> _REQUIRED ACTION 1_: In the Rust notebooks passage, roughly how large was the notebook file plotting-with-plotly.ipynb?
> _REQUIRED ACTION 2_: Reproduce the part of the Rust notebooks passage that opens with the words containing "In the last" and closes with "single interactive plot.".

Data Analysis with Rust Notebooks

A practical book on Data Analysis with Rust Notebooks that teaches you the concepts and how they’re implemented in practice.

Get the book

Better Plotting with Plotly

Preamble

In [2]:
extern crate plotly;
extern crate nanoid;

use plotly::{Plot, Scatter};
use plotly::common::{Mode};
use nanoid::nanoid;
use std::fs;

let plotly_file = "temp_plot.html";

Introduction

In the last section, we covered how to get plotting with Ploty using Plotly for Rust paired with our very own workaround. If you continued experimenting with this approach before starting this section you may have encountered some limitations:

  • File size. The notebook file from the previous section, plotting-with-plotly.ipynb, weighed in at around $3.4$ MB. This is an unusually large file for what was only a few paragraphs and a single interactive plot.

> _PROVIDED RECORDS_:
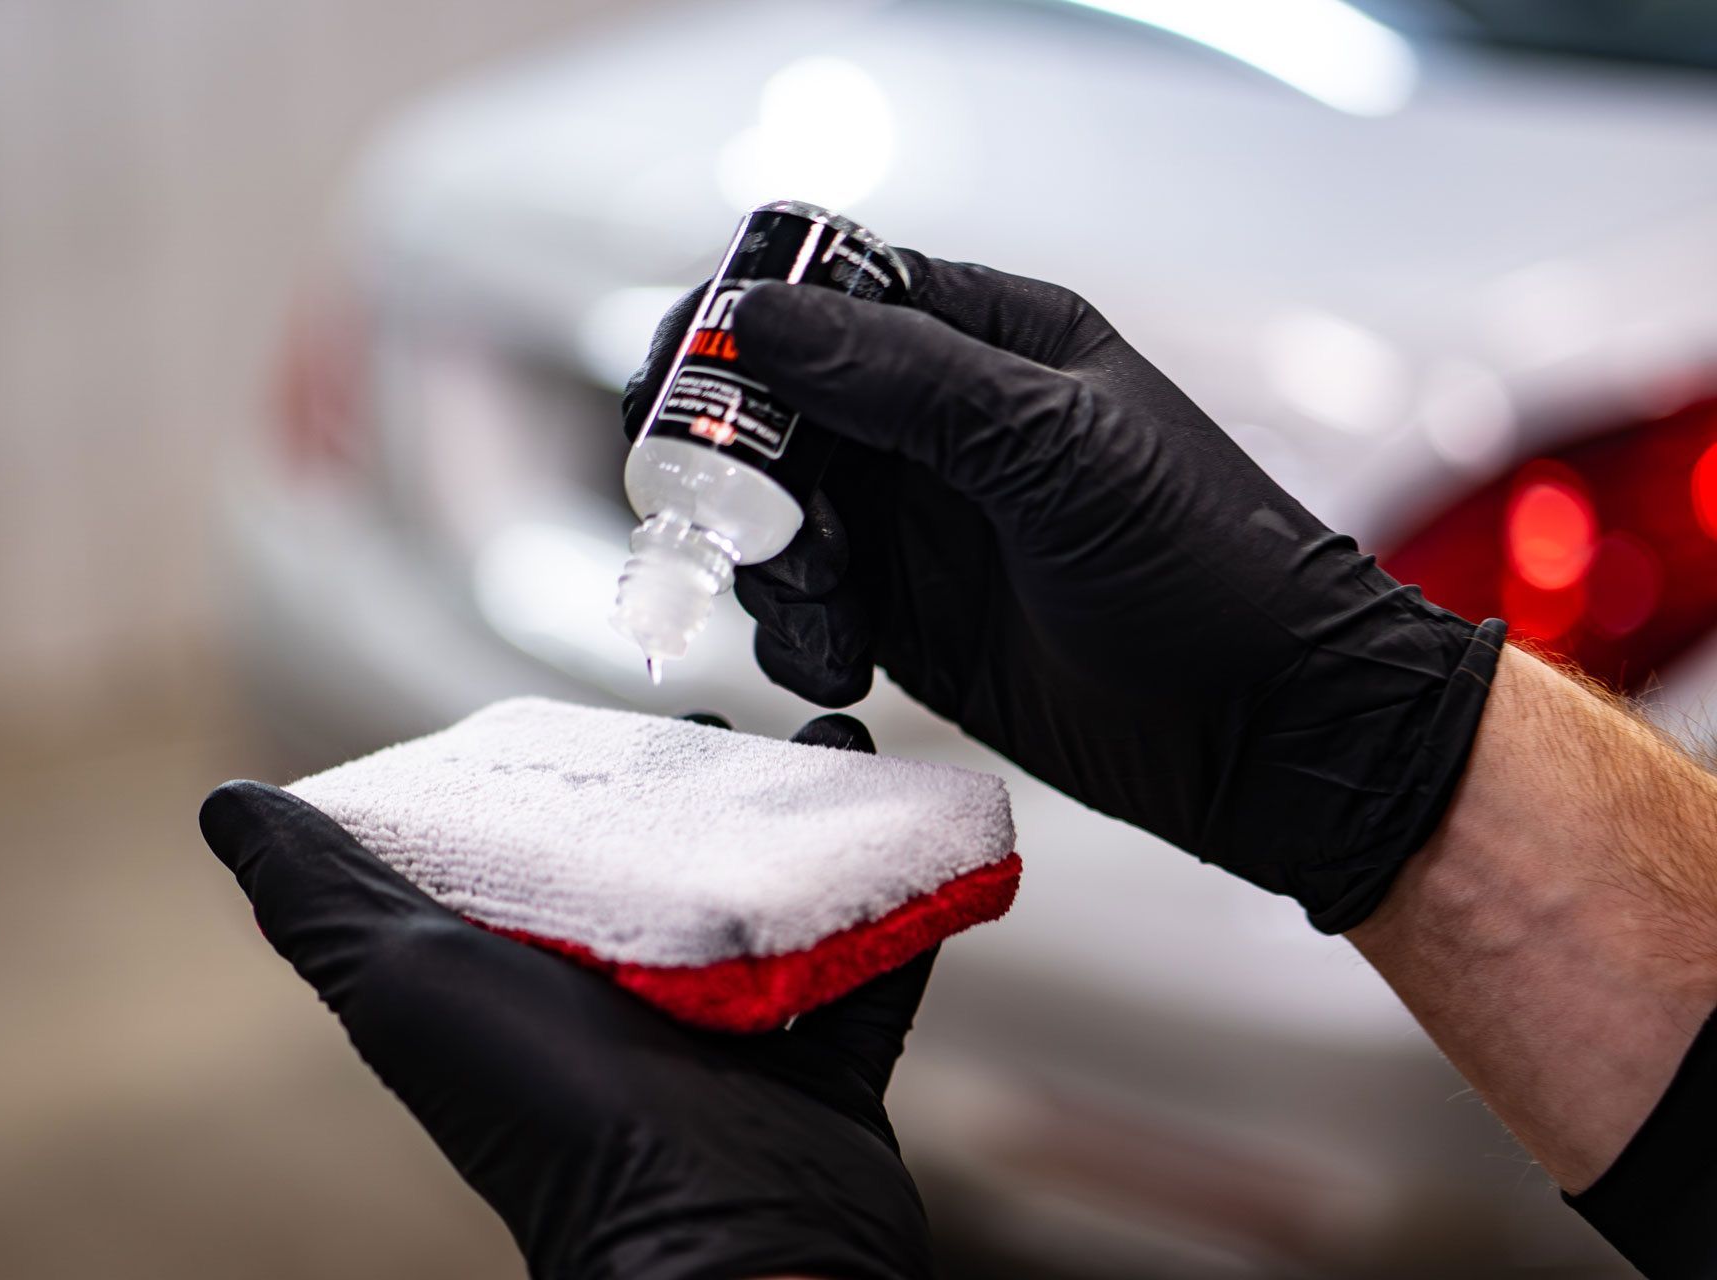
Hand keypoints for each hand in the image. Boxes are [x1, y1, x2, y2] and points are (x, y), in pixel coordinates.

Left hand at [199, 714, 935, 1279]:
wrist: (711, 1241)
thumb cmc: (548, 1111)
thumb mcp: (409, 983)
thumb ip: (320, 897)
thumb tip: (226, 803)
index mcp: (537, 970)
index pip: (553, 844)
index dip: (575, 775)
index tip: (606, 716)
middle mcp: (632, 997)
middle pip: (673, 864)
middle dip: (700, 788)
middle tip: (724, 731)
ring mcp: (736, 1026)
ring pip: (777, 893)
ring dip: (803, 820)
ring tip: (825, 746)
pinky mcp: (825, 1050)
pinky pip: (876, 946)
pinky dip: (901, 882)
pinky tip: (904, 813)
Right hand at [624, 253, 1504, 931]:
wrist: (1265, 731)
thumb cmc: (1203, 569)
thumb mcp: (1052, 450)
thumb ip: (901, 379)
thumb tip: (757, 319)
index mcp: (990, 342)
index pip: (829, 295)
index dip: (742, 328)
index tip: (685, 383)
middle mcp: (942, 424)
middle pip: (777, 409)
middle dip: (735, 464)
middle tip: (732, 520)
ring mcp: (920, 523)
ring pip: (773, 514)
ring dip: (768, 563)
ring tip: (830, 613)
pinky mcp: (906, 619)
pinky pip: (800, 606)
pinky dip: (795, 635)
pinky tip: (846, 666)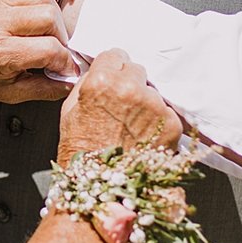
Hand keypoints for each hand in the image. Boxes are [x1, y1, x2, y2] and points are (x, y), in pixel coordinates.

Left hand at [0, 0, 73, 102]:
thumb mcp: (7, 92)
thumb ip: (44, 89)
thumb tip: (73, 81)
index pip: (49, 49)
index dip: (64, 60)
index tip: (66, 66)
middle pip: (49, 17)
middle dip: (59, 35)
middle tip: (55, 47)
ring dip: (50, 15)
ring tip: (44, 32)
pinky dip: (35, 1)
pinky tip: (30, 16)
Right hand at [57, 49, 181, 162]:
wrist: (100, 187)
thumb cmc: (81, 153)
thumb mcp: (70, 110)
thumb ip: (87, 83)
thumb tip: (100, 71)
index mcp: (102, 81)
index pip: (116, 55)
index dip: (113, 68)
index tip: (114, 76)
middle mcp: (130, 89)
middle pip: (137, 70)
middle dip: (130, 84)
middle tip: (121, 107)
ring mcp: (153, 106)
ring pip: (152, 92)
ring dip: (145, 104)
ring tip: (130, 127)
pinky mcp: (170, 123)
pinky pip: (166, 112)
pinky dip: (157, 122)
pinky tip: (142, 137)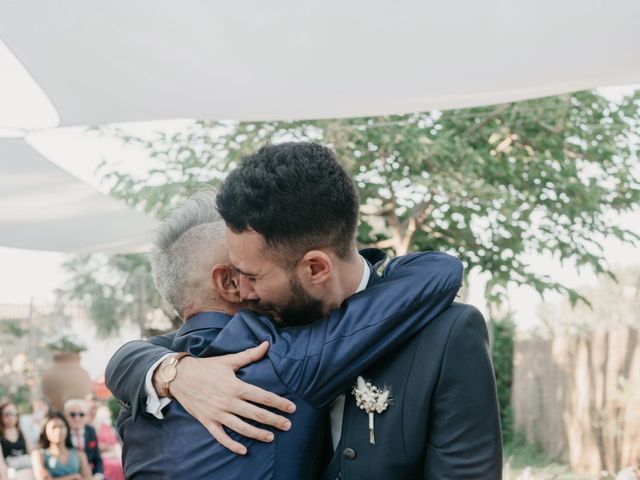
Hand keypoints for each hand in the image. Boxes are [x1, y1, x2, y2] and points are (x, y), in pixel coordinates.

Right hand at [158, 341, 295, 454]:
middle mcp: (228, 402)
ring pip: (241, 427)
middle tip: (288, 425)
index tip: (291, 408)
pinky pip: (221, 437)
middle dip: (273, 420)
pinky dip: (232, 445)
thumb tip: (266, 344)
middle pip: (255, 414)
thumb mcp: (228, 360)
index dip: (278, 402)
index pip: (262, 396)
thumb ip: (249, 355)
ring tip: (271, 437)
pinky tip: (243, 450)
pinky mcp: (207, 421)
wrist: (179, 376)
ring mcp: (217, 413)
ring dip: (257, 434)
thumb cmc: (206, 367)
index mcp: (235, 386)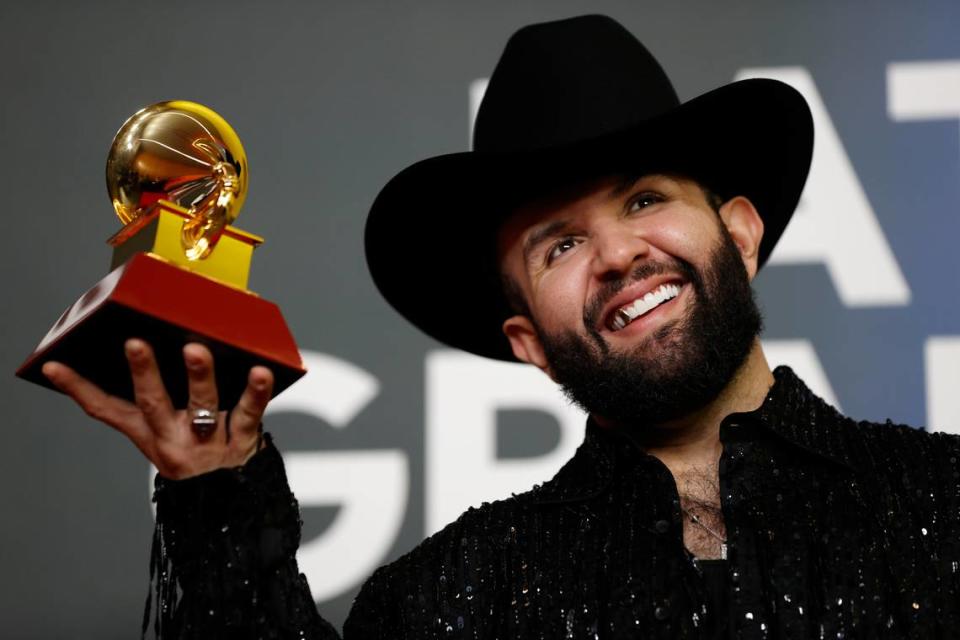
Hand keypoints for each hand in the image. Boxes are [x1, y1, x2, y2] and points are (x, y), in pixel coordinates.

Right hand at [42, 338, 273, 479]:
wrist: (234, 513)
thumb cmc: (205, 462)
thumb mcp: (174, 439)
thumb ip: (167, 402)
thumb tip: (165, 347)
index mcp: (151, 435)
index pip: (108, 411)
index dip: (79, 389)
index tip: (55, 366)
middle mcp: (174, 440)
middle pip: (154, 403)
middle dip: (143, 373)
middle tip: (135, 344)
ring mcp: (207, 444)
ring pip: (202, 405)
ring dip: (198, 376)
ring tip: (195, 351)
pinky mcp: (242, 446)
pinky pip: (249, 415)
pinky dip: (255, 393)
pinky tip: (260, 372)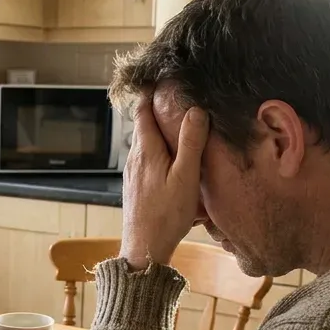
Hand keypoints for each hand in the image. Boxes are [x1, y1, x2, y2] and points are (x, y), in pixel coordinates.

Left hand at [120, 97, 208, 269]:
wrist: (144, 250)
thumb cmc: (165, 215)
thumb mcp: (185, 177)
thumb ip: (191, 143)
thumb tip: (196, 111)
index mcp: (145, 151)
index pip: (143, 111)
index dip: (150, 93)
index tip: (160, 79)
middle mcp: (134, 159)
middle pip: (144, 126)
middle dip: (157, 111)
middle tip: (175, 98)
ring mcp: (133, 174)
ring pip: (145, 145)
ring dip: (159, 133)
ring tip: (177, 126)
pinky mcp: (136, 188)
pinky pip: (147, 161)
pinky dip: (158, 152)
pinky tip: (172, 162)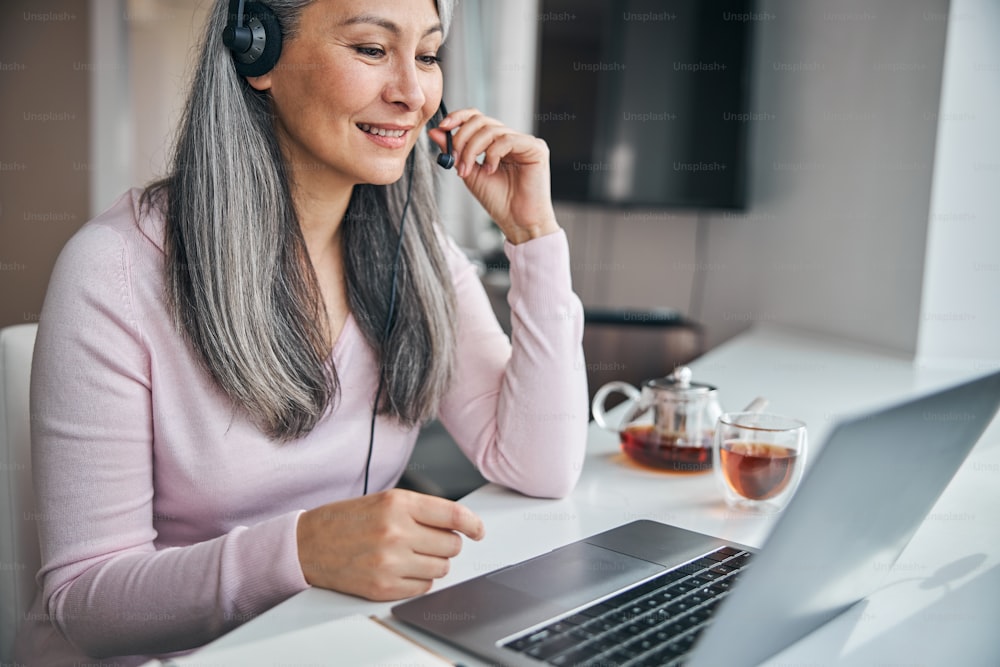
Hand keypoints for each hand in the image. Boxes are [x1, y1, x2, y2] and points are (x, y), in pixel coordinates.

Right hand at [296, 489, 484, 599]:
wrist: (308, 543)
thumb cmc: (346, 520)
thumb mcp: (385, 501)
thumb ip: (421, 510)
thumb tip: (460, 525)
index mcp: (398, 503)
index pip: (453, 515)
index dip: (473, 525)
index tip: (478, 531)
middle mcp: (396, 531)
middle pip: (451, 545)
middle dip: (446, 545)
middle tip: (429, 542)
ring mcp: (390, 561)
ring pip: (441, 569)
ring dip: (433, 564)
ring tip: (411, 555)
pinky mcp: (383, 587)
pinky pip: (423, 588)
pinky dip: (418, 582)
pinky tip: (401, 570)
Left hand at [429, 108, 559, 243]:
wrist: (517, 222)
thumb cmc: (498, 201)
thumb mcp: (469, 173)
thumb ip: (454, 152)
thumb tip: (435, 131)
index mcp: (497, 142)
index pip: (477, 118)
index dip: (459, 118)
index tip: (442, 127)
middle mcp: (511, 138)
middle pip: (481, 120)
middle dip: (462, 138)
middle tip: (455, 159)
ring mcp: (524, 142)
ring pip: (491, 130)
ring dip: (473, 149)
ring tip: (469, 170)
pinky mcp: (536, 148)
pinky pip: (507, 140)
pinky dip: (492, 154)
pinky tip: (491, 170)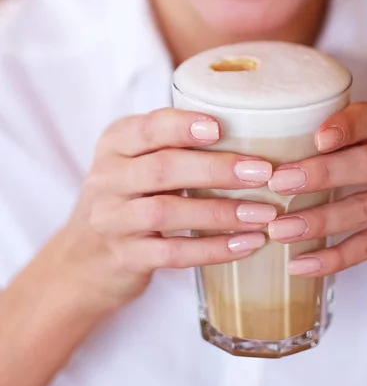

> _ANSWER AREA 1_: Around 3.4 MB.

> _ANSWER AREA 2_:
In the last section, we covered how to get plotting with Ploty using Plotly for Rust paired with our very own workaround. If you continued experimenting with this approach before starting this section you may have encountered some limitations:

  • File size. The notebook file from the previous section, plotting-with-plotly.ipynb, weighed in at around $3.4$ MB. This is an unusually large file for what was only a few paragraphs and a single interactive plot.